I can’t watch anymore. “This is your fault!” I say, jabbing my finger in Rev’s face. You can’t get me my way at my expense
or
his, Rev! I never asked for that and neither did Brendan!”

“Shut it, dally,” he murmurs to me, his voice devoid of its usual edge.

I jump to my feet, enraged. “He can’t do this! Look at him! He needs to go back to the hospital! He’s too sick to do this! You’re going to kill him!”

Rev grabs my arm and pulls me down. “Shut up, Claire! Shut up before you get yourself kicked out of here.”

“There will be silence in the courtroom or you will be removed,” says the judge, looking directly at me.

The urge to rip Rev’s head off and stuff it down his bleeding, hemorrhaging neck hole is almost overpowering. I inhale, ready to go off on him again, consequences be damned. Then I see his face–really
see
it. He looks ashen and pained, and about as miserable as Davin. I close my mouth and sit down.

Rev leans his head down to my ear once the judge has ceased staring us down. “All I did was call him up with an update during the lunch break like I promised him I would do,” he whispers. “Like I’ve been doing every day.
He
checked himself out, okay? They couldn’t stop him, and I didn’t know he was going to do it. This crazy stunt is
his
choice, not mine, believe me. I told him that he’d never make it through this.”

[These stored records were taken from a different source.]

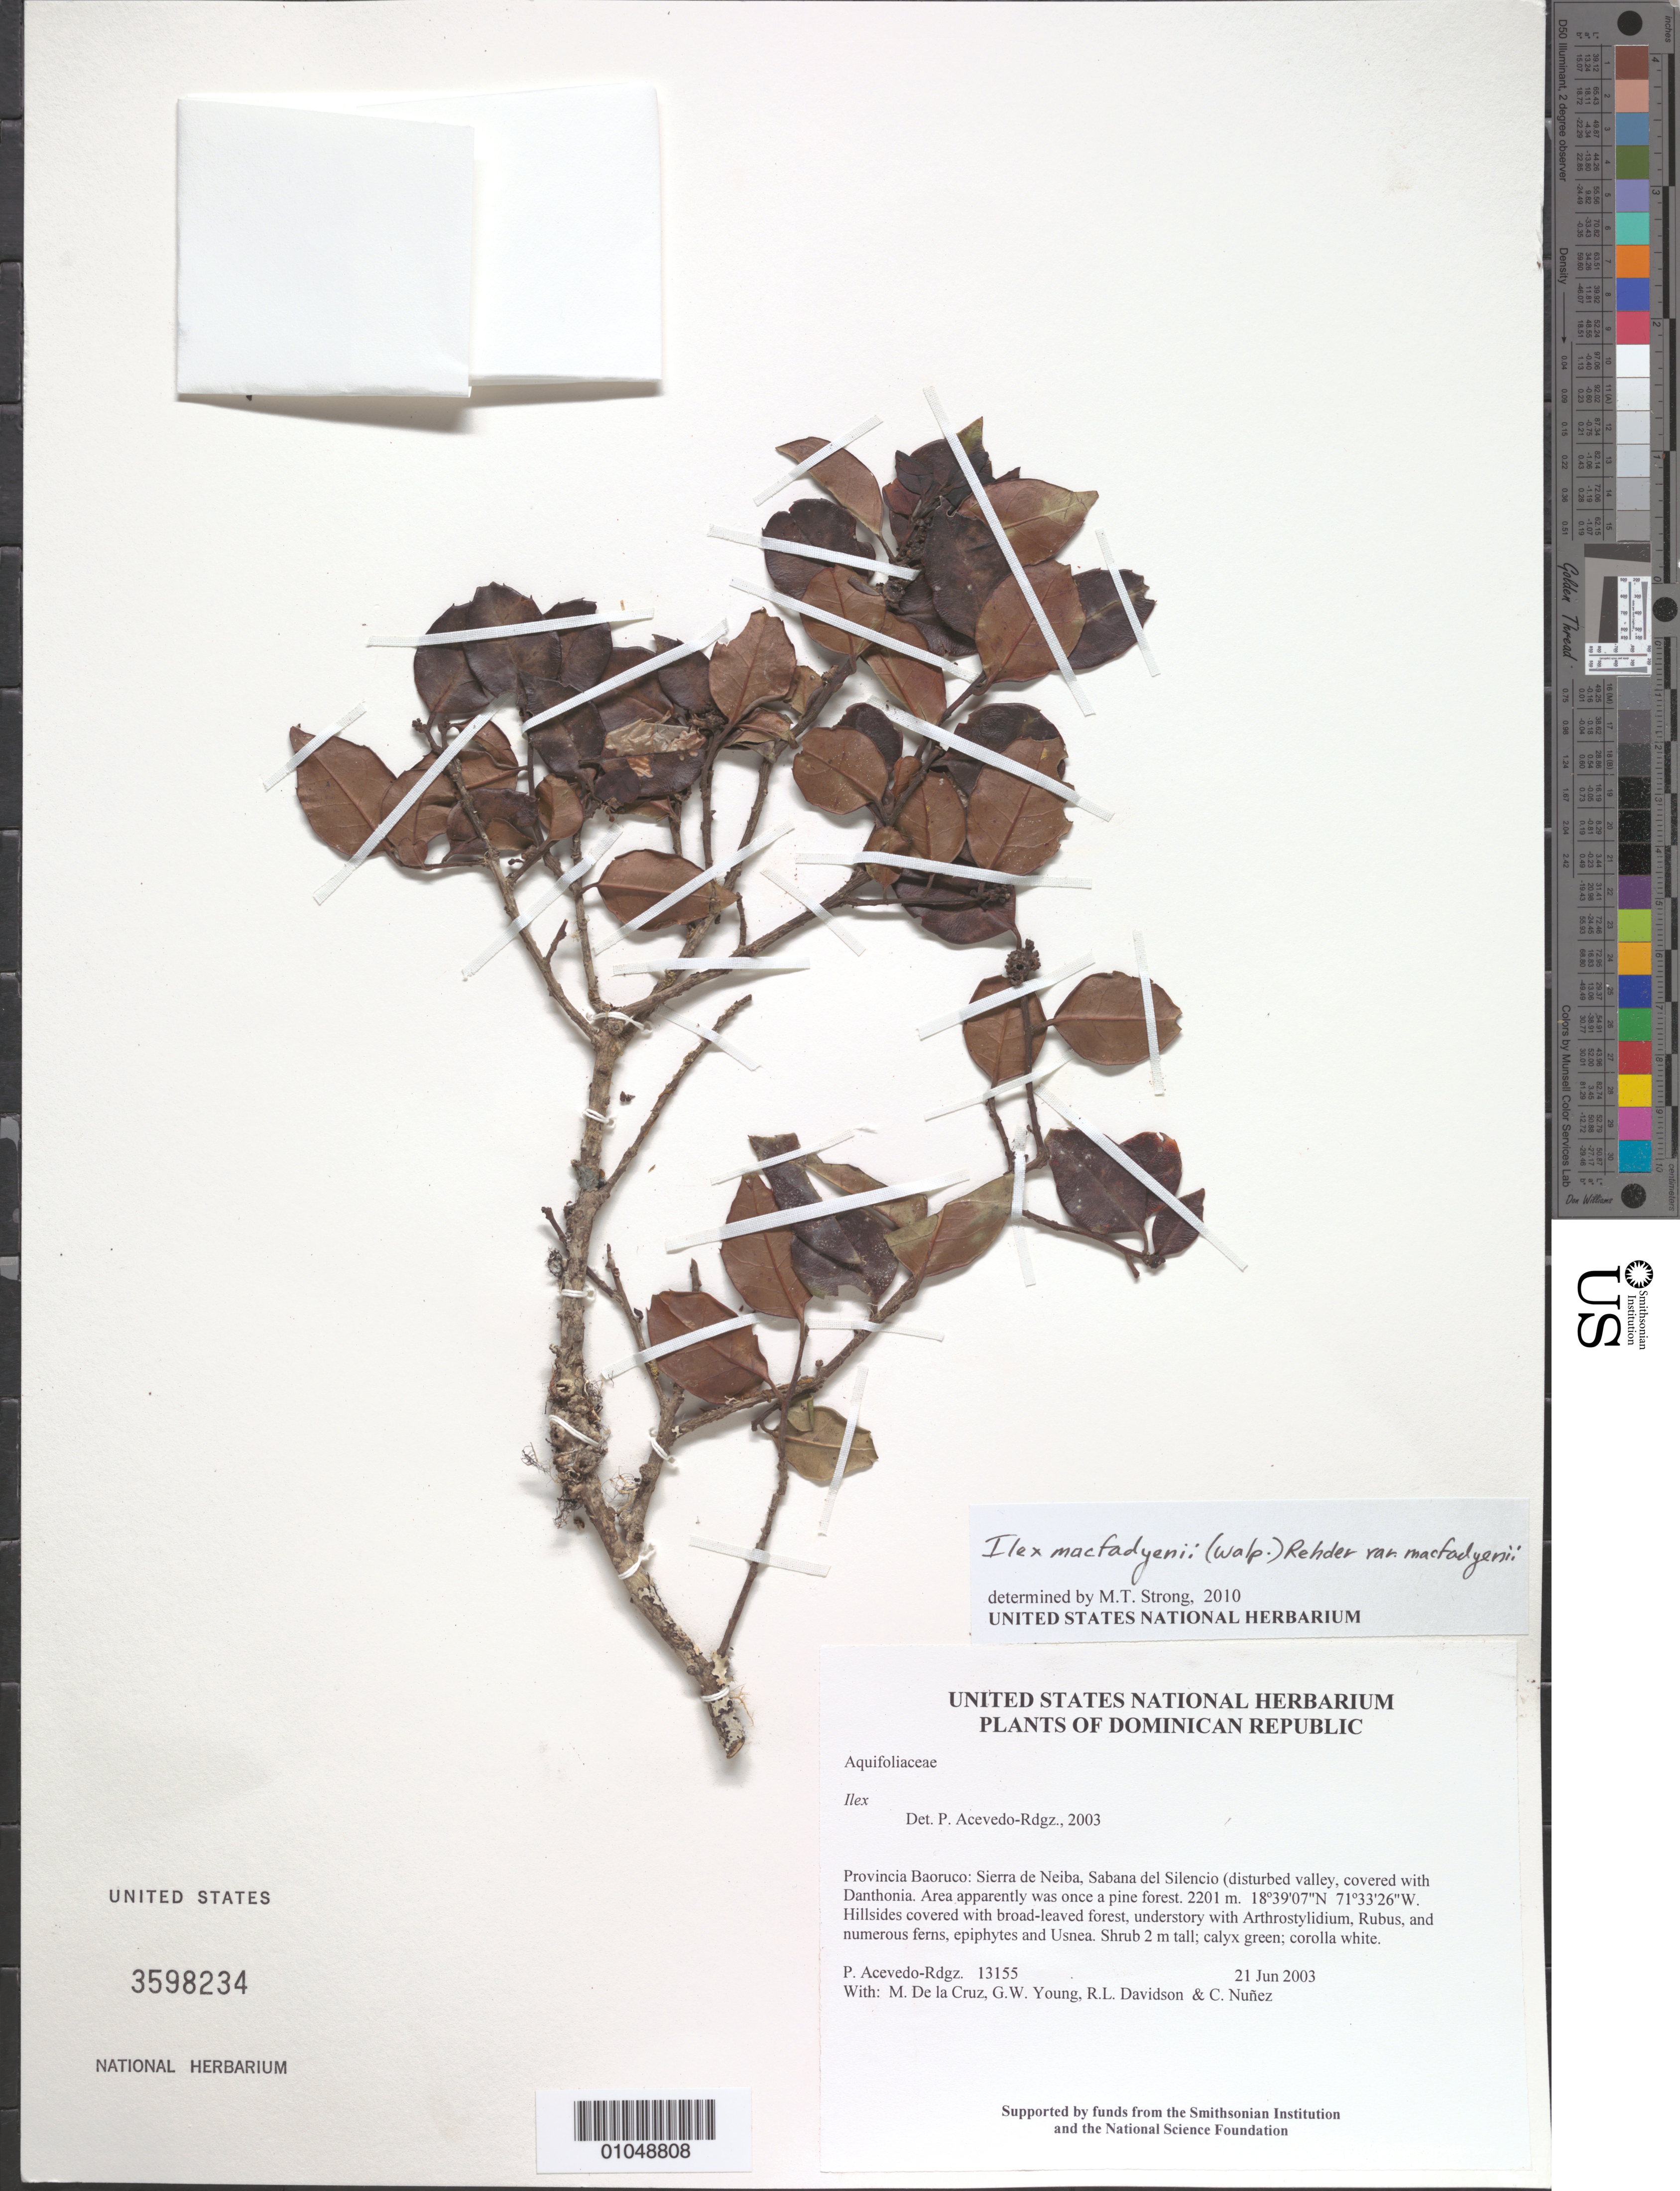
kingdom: Plantae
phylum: Tracheophyta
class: Magnoliopsida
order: Aquifoliales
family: Aquifoliaceae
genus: Ilex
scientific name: Ilex macfadyenii var. macfadyenii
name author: (Walp.) Rehder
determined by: Strong, M. T., (US), Smithsonian Institution - National Museum of Natural History (UNITED STATES)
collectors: P. Acevedo-Rodr., M. de la Cruz, J. Rawlins, G. Young, R. Davidson & C. Nunez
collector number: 13155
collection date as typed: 21 Jun 2003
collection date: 2003-06-21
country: Dominican Republic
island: Hispaniola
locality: Provincia Baoruco: Sierra de Neiba, Sabana del Silencio (disturbed valley, covered with Danthonia. Area apparently was once a pine forest.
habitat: Hillsides covered with broad-leaved forest, understory with Arthrostylidium, Rubus, and numerous ferns, epiphytes and Usnea.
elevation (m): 2201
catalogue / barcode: US 3598234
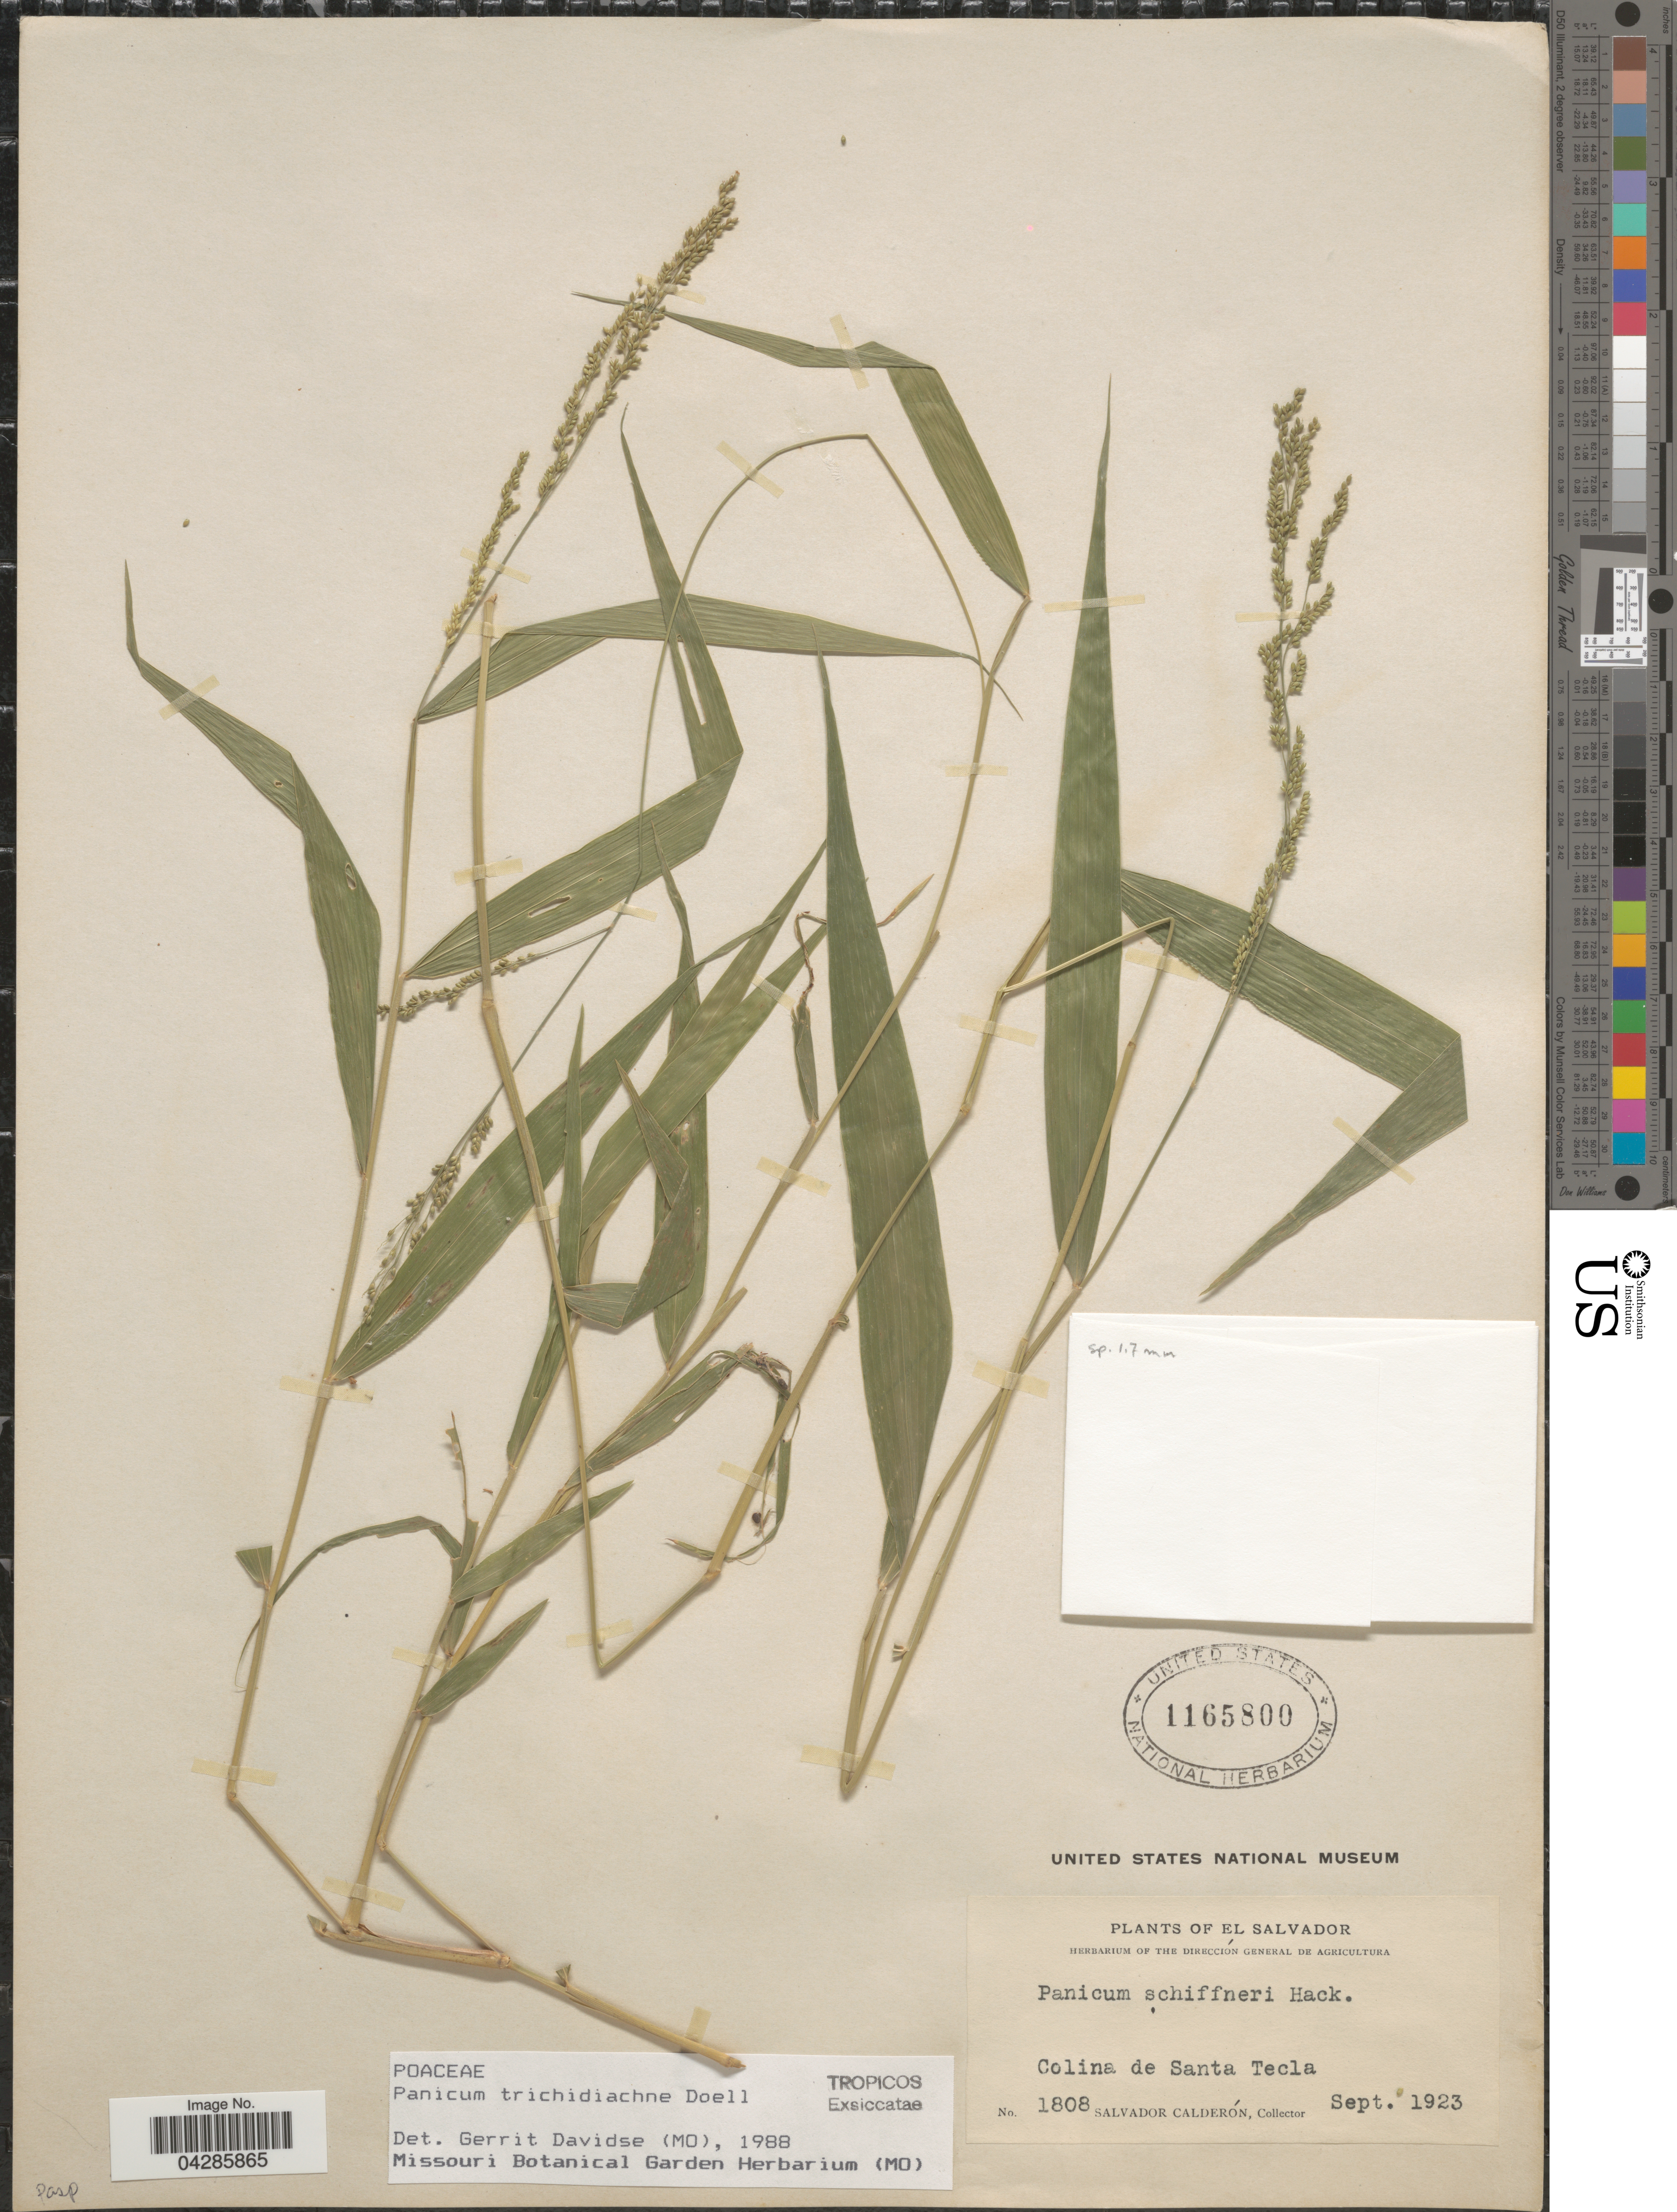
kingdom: Plantae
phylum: Tracheophyta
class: Liliopsida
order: Poales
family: Poaceae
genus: Morronea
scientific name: Morronea trichidiachnis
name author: (Döll) Zuloaga & Scataglini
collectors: S. Calderón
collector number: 1808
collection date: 1923-09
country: El Salvador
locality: Colina de Santa Tecla.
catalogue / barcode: US 1165800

So I shut it and I suffer as I watch Davin’s shrunken form pushed in the wheelchair to the witness box. Because despite everything, I can’t help but love Davin like I love my brother. Watching him suffer like this, no matter what he’s done–
we’ve
done– or what he’s about to say, it’s still torture. I inhale slowly and steadily, trying to steel myself, to stay strong for him. Because Davin’s not going to feel any better for a long, long time, not physically and definitely not emotionally.